Critique : L'Épouvantail

Sandy Gillet | 1 octobre 2007
Sandy Gillet | 1 octobre 2007

Quand Jerry Schatzberg réalise Scarecrow (L'épouvantail) en 1973, il a déjà à son actif deux premiers films aboutis (The Puzzle of a Downfall Child en 1970 et surtout Panique in Needle Park en 1971) qui traitent des mêmes thèmes et sujets. À savoir la peinture d'êtres décalés, petits truands ou quelques peu marginaux, au sein d'une Amérique plus métaphysique que sociologique, telle que stigmatisée par exemple dans Macadam Cowboy de John Schlesinger, tourné quatre ans plus tôt. On pense aussi, dès les premières images, à Des souris et des hommes, le roman emblématique de Steinbeck pour l'aspect road-movie humaniste du film ; mais surtout pour cette amitié hors norme qui lie les deux personnages centraux : comme chez Steinbeck tous deux vivent en effet en marge d'une société qui les ignore mais dont, paradoxalement, ils n'aspirent qu'à intégrer.

 

 

C'est d'ailleurs cet aspect fondamental qui distingue Scarecrow de ses contemporains, comme le Macadam Cowboy sus-cité ou encore Easy Rider, autre référent qui affleure inévitablement à la vision du film. Il n'est en effet pas question ici de critique sociale acerbe doublée d'une remise en cause des valeurs américaines que la guerre du Viêtnam a définitivement mis à mal. Non, Scarecrow qui clôt une trilogie en forme de regard lucide sur certaines aspérités et failles forcément humaines, ressemble plutôt à La Balade sauvage du grand Terence Malick dans l'acceptation qu'ont ces deux films de l'immensité des espaces américains, propices aux rencontres improbables et voyages rédempteurs. Mais à la fausse naïveté du couple Martin Sheen-Sissy Spacek et en leur croyance d'un amour pur et donc sans concession, répond la véritable amitié du duo Gene Hackman-Al Pacino, en quête tout deux d'un idéal humain.

 

 

La philosophie de vie de Lion (Al Pacino) est en effet de croire en la bonté inhérente à l'humanité, symbolisée par cet épouvantail qui n'a d'autre but, pour lui, de faire rire les corbeaux et non de les effrayer.

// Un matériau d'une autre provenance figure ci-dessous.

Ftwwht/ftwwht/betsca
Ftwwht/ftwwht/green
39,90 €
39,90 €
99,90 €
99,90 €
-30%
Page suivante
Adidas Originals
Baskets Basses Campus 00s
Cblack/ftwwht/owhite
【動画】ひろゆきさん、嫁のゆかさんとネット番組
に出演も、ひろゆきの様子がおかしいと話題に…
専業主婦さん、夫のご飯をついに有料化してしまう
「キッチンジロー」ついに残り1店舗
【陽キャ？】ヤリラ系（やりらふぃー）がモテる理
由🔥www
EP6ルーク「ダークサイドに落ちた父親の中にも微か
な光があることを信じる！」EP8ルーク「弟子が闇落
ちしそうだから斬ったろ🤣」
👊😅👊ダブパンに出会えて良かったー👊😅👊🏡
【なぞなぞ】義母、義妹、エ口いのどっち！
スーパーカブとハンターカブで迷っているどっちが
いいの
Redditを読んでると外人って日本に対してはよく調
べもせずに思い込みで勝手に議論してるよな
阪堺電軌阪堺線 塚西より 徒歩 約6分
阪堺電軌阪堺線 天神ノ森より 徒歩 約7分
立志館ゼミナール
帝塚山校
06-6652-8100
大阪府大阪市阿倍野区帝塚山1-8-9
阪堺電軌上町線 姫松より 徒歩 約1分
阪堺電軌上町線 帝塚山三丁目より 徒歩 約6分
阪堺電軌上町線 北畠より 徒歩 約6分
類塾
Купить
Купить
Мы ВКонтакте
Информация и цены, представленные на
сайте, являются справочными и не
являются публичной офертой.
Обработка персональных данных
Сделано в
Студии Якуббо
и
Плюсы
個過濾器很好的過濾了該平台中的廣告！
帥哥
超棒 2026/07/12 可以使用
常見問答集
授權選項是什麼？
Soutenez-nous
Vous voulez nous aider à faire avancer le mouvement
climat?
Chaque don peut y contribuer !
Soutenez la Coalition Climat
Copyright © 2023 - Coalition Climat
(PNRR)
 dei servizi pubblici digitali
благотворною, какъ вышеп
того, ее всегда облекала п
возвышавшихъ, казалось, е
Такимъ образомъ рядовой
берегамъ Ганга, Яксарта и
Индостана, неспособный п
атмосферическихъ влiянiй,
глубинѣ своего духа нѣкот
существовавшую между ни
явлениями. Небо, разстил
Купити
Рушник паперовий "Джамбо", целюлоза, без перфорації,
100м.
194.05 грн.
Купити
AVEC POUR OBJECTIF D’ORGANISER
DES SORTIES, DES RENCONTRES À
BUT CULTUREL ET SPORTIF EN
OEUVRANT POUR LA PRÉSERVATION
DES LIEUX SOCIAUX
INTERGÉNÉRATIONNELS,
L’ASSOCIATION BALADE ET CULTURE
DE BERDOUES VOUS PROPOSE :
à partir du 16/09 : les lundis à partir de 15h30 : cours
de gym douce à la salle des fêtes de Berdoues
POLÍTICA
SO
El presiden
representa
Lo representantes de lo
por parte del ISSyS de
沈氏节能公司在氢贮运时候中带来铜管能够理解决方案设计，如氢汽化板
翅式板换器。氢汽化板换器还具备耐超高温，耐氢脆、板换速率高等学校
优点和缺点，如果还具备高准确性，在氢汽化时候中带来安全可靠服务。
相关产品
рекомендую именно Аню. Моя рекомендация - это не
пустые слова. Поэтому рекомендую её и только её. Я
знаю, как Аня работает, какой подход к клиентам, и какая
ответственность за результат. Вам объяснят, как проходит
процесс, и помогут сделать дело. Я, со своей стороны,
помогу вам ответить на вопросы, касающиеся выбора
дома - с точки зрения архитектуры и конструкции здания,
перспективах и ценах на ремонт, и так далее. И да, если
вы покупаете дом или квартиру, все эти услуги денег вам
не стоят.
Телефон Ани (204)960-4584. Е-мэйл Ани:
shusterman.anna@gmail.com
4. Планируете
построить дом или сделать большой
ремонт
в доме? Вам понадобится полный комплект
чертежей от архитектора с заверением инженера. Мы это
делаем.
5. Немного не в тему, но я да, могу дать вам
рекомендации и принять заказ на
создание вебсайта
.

Si Max (grandiose Gene Hackman) rigole au début de cette « croyance », lui le paranoïaque qui ne fait confiance à personne et qui vient juste de sortir de prison pour ses pulsions pugilistes, ne devient-il pas par la suite cet épouvantail pacifique, ce danseur en lieu et place d'un boxeur dans l'une des dernières et plus belles scènes du film ? À contrario de Lion qui découvre, un peu à son insu, que la vie peut lui réserver des tours cruels. Lui qui s'est « absenté » de la mère patrie parcourant les océans et fuyant une paternité toute nouvelle.

 

 

Scarecrow c'est bien cela, la rencontre de deux êtres aux destins éphémères qui font un bout de voyage ensemble, d'ouest en est (schéma géographique contraire au road-movie traditionnel), avec en toile de fond l'opposition nature/ville filmée en de longs plans séquences, comme pour mieux souligner la décadence des choses. D'un point de vue purement cinéphilique Scarecrow c'est aussi une très belle synthèse du cinéma américain, dans ce qu'il a de plus caractéristique. Le plan d'ouverture, éminemment fordien, où Max apparaît de très loin descendant une colline en est l'exemple le plus « visible ». Wim Wenders ne s'y est d'ailleurs pas trompé, lui qui avec Paris, Texas rend un hommage appuyé au film Schatzberg, tout en étant sa suite idéalisée.